Abattez vos meilleures cartes
L’entreprise « regorge » de collaborateurs engagés, d’outils performants, de méthodes innovantes, de bonnes pratiques… mais rares sont ceux à même de les observer aussi largement. Parmi les grands privilégiés : les fonctions de maîtrise des risques, donc vous ! Elles ont accès à l’ensemble des directions, des branches, des filiales, des sites, des programmes. Cette vision s’avère très utile lorsqu’il s’agit d’approuver des projets, de faire des arbitrages ou d’optimiser des ressources. Et pourquoi ne pas davantage communiquer sur ses initiatives positives ? Contribuer à les faire connaître à l’ensemble des collaborateurs ? 

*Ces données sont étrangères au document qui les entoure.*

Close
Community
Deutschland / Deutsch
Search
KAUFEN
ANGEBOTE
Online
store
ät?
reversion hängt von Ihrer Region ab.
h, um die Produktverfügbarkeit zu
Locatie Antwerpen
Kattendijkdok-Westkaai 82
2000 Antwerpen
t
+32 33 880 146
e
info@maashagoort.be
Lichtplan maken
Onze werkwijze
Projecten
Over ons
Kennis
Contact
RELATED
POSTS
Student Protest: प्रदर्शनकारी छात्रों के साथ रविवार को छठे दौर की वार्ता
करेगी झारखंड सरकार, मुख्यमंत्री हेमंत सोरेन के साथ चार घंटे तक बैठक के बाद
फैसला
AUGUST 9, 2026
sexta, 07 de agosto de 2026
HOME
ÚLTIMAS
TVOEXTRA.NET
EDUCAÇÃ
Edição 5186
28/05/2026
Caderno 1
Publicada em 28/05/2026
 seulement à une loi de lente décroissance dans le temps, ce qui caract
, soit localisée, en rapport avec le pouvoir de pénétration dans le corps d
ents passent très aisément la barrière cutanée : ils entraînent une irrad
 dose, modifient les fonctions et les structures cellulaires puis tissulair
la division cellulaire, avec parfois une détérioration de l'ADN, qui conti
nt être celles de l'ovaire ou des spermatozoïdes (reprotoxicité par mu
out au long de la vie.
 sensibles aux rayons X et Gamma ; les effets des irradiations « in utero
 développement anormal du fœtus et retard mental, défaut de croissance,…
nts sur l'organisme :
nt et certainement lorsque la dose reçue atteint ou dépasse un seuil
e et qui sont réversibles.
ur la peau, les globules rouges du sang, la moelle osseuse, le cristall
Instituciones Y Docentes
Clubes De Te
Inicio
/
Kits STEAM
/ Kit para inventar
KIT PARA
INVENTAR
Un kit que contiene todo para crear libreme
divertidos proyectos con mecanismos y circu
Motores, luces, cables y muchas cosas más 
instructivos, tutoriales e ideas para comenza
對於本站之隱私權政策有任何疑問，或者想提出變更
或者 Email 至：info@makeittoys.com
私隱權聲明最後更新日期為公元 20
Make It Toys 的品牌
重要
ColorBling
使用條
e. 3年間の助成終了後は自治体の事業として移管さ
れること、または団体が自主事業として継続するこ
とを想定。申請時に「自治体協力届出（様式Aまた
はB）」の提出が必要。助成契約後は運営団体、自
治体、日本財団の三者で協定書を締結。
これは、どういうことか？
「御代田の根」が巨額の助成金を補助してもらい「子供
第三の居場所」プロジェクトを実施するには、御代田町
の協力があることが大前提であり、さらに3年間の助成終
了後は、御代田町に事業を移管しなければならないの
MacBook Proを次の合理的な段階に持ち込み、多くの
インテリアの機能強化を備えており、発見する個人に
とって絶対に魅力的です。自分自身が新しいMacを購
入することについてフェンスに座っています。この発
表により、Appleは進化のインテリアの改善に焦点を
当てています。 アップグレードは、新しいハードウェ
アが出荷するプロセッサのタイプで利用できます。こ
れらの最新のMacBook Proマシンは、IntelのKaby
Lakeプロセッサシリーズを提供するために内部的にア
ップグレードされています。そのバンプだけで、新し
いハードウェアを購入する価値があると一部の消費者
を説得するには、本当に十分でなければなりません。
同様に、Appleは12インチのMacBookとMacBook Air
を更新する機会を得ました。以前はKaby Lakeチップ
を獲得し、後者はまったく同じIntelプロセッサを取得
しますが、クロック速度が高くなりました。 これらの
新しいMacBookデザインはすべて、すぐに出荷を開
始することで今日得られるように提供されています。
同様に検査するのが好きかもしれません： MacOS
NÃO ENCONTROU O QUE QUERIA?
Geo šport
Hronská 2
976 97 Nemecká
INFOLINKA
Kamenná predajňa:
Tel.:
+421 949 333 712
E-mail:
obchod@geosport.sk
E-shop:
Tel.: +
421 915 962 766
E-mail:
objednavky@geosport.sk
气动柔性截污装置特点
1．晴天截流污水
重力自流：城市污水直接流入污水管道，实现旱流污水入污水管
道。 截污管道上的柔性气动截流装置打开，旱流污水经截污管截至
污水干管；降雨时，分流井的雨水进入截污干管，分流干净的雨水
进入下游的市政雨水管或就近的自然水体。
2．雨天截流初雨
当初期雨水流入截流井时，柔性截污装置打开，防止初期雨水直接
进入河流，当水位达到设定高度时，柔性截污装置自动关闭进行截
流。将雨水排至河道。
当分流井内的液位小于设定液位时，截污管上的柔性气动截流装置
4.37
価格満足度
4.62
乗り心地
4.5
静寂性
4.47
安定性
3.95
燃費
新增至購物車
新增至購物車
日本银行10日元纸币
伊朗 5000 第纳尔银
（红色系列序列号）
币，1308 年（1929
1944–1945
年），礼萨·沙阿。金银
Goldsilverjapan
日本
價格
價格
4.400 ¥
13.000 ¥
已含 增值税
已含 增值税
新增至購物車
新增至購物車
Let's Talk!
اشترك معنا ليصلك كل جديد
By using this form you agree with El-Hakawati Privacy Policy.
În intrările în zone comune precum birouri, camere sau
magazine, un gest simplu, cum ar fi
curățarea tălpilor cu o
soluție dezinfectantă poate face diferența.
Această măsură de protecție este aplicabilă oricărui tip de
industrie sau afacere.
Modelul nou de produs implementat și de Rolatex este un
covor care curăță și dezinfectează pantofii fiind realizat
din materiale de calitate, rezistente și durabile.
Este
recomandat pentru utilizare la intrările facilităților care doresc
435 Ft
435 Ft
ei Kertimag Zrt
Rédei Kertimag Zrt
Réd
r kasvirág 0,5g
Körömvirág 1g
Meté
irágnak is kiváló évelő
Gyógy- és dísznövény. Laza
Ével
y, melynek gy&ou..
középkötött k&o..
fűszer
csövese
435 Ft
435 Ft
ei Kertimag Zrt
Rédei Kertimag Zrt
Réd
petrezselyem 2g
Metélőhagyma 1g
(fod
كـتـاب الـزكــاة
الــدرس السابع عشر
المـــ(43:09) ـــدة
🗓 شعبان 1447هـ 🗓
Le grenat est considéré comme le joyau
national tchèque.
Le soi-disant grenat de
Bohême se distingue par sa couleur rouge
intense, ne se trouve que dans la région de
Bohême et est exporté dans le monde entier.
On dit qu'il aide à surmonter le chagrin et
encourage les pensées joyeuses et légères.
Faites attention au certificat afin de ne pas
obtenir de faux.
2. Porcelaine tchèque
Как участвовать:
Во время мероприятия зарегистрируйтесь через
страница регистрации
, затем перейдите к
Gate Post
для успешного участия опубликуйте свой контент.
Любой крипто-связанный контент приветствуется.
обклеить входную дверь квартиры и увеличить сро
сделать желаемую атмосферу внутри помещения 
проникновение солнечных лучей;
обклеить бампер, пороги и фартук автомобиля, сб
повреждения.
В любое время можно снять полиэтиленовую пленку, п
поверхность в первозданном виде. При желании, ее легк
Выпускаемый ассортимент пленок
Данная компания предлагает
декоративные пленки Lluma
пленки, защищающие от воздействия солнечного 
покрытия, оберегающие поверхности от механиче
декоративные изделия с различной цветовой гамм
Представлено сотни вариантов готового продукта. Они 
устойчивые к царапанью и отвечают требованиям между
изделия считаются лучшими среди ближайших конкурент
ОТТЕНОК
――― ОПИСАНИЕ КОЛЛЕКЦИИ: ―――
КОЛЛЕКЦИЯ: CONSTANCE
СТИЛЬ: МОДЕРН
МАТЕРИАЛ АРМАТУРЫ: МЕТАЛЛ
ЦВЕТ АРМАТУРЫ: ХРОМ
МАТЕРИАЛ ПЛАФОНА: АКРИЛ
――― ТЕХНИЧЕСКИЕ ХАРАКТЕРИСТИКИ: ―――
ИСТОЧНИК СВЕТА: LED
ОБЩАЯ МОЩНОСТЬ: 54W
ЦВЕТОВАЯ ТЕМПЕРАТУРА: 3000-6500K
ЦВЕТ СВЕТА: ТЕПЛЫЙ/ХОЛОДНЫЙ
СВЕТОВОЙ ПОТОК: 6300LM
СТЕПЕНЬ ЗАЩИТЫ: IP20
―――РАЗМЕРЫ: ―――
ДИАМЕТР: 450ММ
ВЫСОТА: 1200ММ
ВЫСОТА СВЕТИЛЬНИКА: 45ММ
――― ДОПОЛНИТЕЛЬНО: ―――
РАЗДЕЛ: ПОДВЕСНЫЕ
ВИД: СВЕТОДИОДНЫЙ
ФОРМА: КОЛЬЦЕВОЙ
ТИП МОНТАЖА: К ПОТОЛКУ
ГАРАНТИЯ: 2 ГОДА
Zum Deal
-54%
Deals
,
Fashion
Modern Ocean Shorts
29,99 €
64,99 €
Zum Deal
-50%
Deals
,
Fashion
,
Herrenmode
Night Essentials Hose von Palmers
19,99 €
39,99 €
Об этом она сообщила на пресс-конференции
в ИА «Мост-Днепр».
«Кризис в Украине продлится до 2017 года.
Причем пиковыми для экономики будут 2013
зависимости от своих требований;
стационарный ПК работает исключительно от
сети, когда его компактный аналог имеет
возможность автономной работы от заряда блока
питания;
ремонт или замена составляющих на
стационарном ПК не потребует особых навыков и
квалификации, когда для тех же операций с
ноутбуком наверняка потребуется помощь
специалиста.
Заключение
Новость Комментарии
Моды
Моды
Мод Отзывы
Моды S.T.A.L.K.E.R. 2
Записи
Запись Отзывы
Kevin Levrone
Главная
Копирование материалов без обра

Par ailleurs, l’entreprise compte de nombreux ambassadeurs, qui ne font pas partie de votre réseau de Risk Management mais qui en portent les couleurs. Les chefs de projet anticipent, évaluent et mettent sous contrôle des risques en permanence. Démontrer concrètement l’apport de cette démarche sur la bonne tenue des délais de livraison, l’obtention d’autorisations commerciales, la sécurisation d’une alliance ou l’allègement de primes d’assurance se révèle plus efficace que deux heures de formation. Sensibiliser par l’exemple…et non par la théorie.  

Le collectif d’abord
C’est dans la difficulté que le sentiment d’appartenance à l’entreprise, l’attachement aux valeurs du Groupe, la reconnaissance des employés sont les plus palpables. Vous aurez beau avoir préparé les plans de continuité d’activité les plus robustes, sans l’engagement de vos employés le jour J, sans leur capacité à changer temporairement leurs conditions ou lieux de travail, sans leur respect du protocole de communication face aux médias, vous ne vous relèverez pas de la même façon. La cohésion est cruciale pour juguler une crise majeure et pour éviter les ricochets. Le maintien d’un dialogue social de qualité, la capacité à motiver les collaborateurs et à les intégrer dans le futur de l’entreprise est clé. L’intelligence collective en situation complexe n’est pas innée ; elle s’acquière au fil d’exercices ou de simulations. Mais les fonctions de maîtrise des risques ne peuvent pas réussir seules. La Direction Générale et les Ressources Humaines doivent aller en première ligne.